Exploring the Applications of Carbon-Detected NMR in Living and Dead Organisms Using a 13 C-Optimized Comprehensive Multiphase NMR Probe.

Comprehensive multiphase-nuclear magnetic resonance (CMP-NMR) is a non-invasive approach designed to observe all phases (solutions, gels, and solids) in intact samples using a single NMR probe. Studies of dead and living organisms are important to understand processes ranging from biological growth to environmental stress. Historically, such studies have utilized 1 H-based phase editing for the detection of soluble/swollen components and 1 H-detected 2D NMR for metabolite assignments/screening. However, living organisms require slow spinning rates (∼500 Hz) to increase survivability, but at such low speeds, complications from water sidebands and spectral overlap from the modest chemical shift window (∼0-10 ppm) make 1 H NMR challenging. Here, a novel 13 C-optimized E-Free magic angle spinning CMP probe is applied to study all phases in ex vivo and in vivo samples. This probe consists of a two-coil design, with an inner single-tuned 13 C coil providing a 113% increase in 13 C sensitivity relative to a traditional multichannel single-CMP coil design. For organisms with a large biomass (∼0.1 g) like the Ganges River sprat ( ex vivo ), 13 C-detected full spectral editing and 13 C-detected heteronuclear correlation (HETCOR) can be performed at natural abundance.
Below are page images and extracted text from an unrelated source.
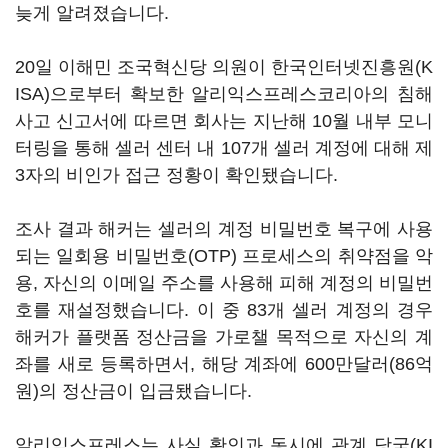
늦게 알려졌습니다.
20일 이해민 조국혁신당 의원이 한국인터넷진흥원(K
ISA)으로부터 확보한 알리익스프레스코리아의 침해
사고 신고서에 따르면 회사는 지난해 10월 내부 모니
터링을 통해 셀러 센터 내 107개 셀러 계정에 대해 제
3자의 비인가 접근 정황이 확인됐습니다.
조사 결과 해커는 셀러의 계정 비밀번호 복구에 사용
되는 일회용 비밀번호(OTP) 프로세스의 취약점을 악
용, 자신의 이메일 주소를 사용해 피해 계정의 비밀번
호를 재설정했습니다. 이 중 83개 셀러 계정의 경우
해커가 플랫폼 정산금을 가로챌 목적으로 자신의 계
좌를 새로 등록하면서, 해당 계좌에 600만달러(86억
원)의 정산금이 입금됐습니다.
알리익스프레스는 사실 확인과 동시에 관계 당국(KI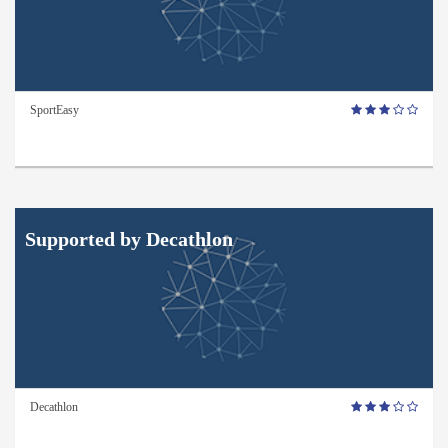
SportEasy
Supported by Decathlon
Decathlon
Unfortunately, for a single living shrimp (∼2 mg), 13 C enrichment was still required, but 13 C-detected HETCOR shows superior data relative to heteronuclear single-quantum coherence at low spinning speeds (due to complications from water sidebands in the latter). The probe is equipped with automatic-tuning-matching and is compatible with automated gradient shimming─a key step toward conducting multiphase screening of dead and living organisms under automation in the near future.